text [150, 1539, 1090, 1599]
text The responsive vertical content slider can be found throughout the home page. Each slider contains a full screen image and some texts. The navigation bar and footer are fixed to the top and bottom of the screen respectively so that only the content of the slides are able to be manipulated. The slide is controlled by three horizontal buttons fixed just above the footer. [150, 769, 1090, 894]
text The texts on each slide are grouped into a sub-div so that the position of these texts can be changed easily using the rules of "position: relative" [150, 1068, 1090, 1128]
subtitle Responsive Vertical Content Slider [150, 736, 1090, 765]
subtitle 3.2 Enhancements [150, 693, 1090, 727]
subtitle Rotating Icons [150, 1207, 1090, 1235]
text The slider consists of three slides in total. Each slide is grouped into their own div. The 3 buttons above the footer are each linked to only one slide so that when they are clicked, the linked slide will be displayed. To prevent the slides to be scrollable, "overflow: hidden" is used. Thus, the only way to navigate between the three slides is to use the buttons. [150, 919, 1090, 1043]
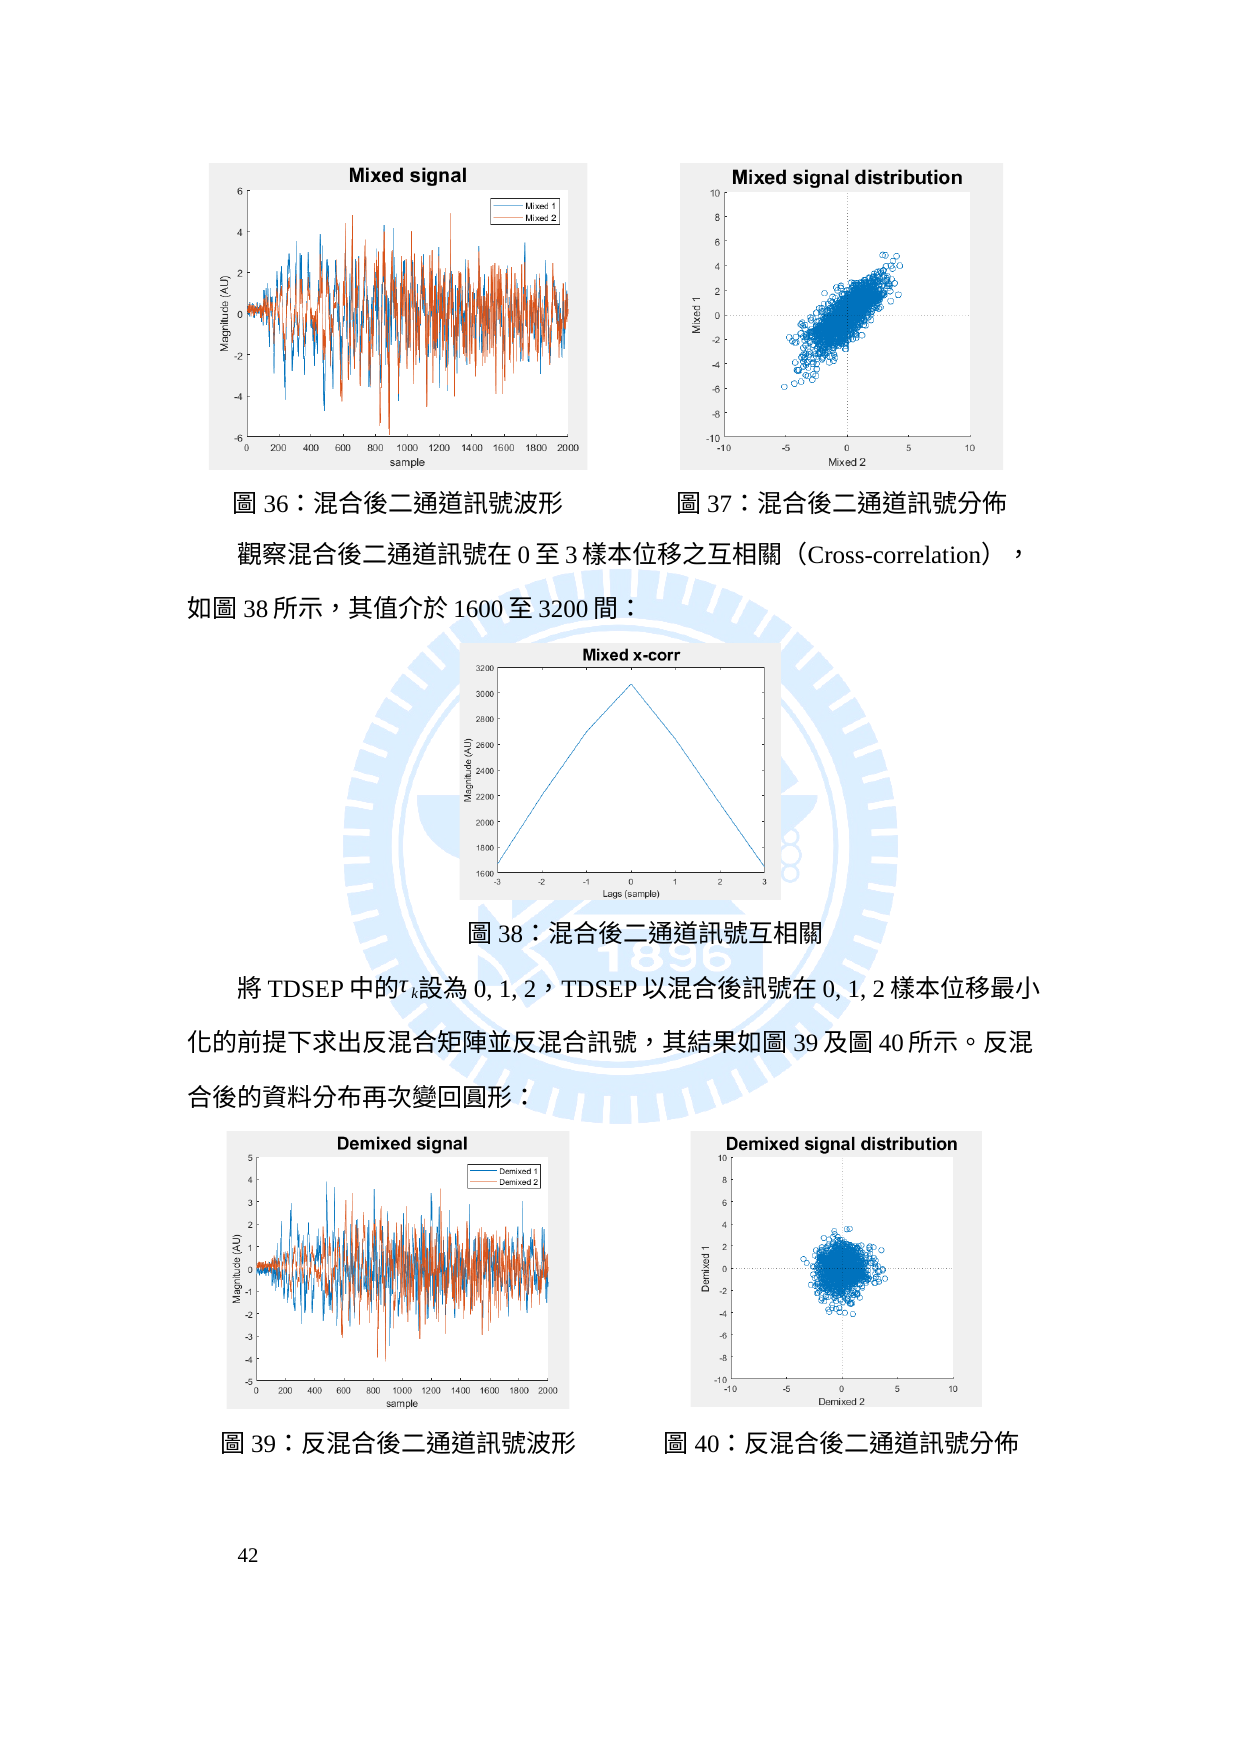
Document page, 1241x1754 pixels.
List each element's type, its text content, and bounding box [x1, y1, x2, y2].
_ _ _
*WORK TO COMPLETE:*
Write every record out again exactly; no pictures belong in the copy.

*EXERCISE RESPONSE:*
text [150, 1539, 1090, 1599]
text The responsive vertical content slider can be found throughout the home page. Each slider contains a full screen image and some texts. The navigation bar and footer are fixed to the top and bottom of the screen respectively so that only the content of the slides are able to be manipulated. The slide is controlled by three horizontal buttons fixed just above the footer. [150, 769, 1090, 894]
text The texts on each slide are grouped into a sub-div so that the position of these texts can be changed easily using the rules of "position: relative" [150, 1068, 1090, 1128]
subtitle Responsive Vertical Content Slider [150, 736, 1090, 765]
subtitle 3.2 Enhancements [150, 693, 1090, 727]
subtitle Rotating Icons [150, 1207, 1090, 1235]
text The slider consists of three slides in total. Each slide is grouped into their own div. The 3 buttons above the footer are each linked to only one slide so that when they are clicked, the linked slide will be displayed. To prevent the slides to be scrollable, "overflow: hidden" is used. Thus, the only way to navigate between the three slides is to use the buttons. [150, 919, 1090, 1043]
Document page, 1241x1754 pixels.
List each element's type, its text content, and bounding box [x1, y1, x2, y2].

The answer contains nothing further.